Under the deal, Iran agreed to ship 1,200 kilograms (2,640 pounds) of its low-enriched uranium to Turkey in return for high-enriched uranium fuel for a Tehran reactor.
The United States and other world powers have given a cool reaction to the deal, saying it did not go far enough to allay fears that Tehran is using its nuclear drive as a cover for a nuclear weapons programme.
Brazil and Turkey, non-permenant Security Council members, have said they will not support the new sanctions resolution, standing behind the swap deal they forged.
Lebanon has also denied backing for domestic political reasons.
The US draft sanctions resolution would expand an arms embargo and measures against Iran's banking sector and ban it from sensitive overseas activities like uranium mining and developing ballistic missiles.

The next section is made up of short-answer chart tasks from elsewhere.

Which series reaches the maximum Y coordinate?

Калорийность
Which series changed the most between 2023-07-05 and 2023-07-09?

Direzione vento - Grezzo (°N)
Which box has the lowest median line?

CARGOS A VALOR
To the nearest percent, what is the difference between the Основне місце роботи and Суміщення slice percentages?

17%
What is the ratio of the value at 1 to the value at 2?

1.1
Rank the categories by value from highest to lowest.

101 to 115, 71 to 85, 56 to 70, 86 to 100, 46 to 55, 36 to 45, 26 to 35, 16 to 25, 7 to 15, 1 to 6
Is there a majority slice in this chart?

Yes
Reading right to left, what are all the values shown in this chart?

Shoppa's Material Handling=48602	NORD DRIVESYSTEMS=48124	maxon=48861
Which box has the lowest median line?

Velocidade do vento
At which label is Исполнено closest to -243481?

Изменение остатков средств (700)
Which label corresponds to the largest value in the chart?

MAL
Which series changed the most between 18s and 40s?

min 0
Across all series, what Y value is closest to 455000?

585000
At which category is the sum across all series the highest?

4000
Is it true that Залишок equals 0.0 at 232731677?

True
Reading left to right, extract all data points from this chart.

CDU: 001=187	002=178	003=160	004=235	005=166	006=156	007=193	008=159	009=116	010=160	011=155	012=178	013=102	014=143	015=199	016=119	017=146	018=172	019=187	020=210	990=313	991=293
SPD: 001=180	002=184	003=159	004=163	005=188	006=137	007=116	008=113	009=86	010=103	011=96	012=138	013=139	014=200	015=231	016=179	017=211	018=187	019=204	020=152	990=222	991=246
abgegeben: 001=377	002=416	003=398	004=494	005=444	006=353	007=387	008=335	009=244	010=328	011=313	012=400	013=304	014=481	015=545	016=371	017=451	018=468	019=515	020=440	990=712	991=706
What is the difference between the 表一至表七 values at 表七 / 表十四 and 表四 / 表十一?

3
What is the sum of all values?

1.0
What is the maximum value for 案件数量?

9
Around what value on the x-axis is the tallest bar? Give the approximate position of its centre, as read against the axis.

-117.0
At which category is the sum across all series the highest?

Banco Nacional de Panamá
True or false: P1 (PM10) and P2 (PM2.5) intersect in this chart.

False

It also bars the sale of battle tanks, armoured combat vehicles, large calibre artillery systems, combat aircraft, attack helicopters, warships, missiles or missile systems to Iran.
It urges all states to inspect all cargo to and from Iran in their territory, including seaports and airports and authorizes states to conduct high-sea inspections of vessels believed to be ferrying banned items from or to Iran.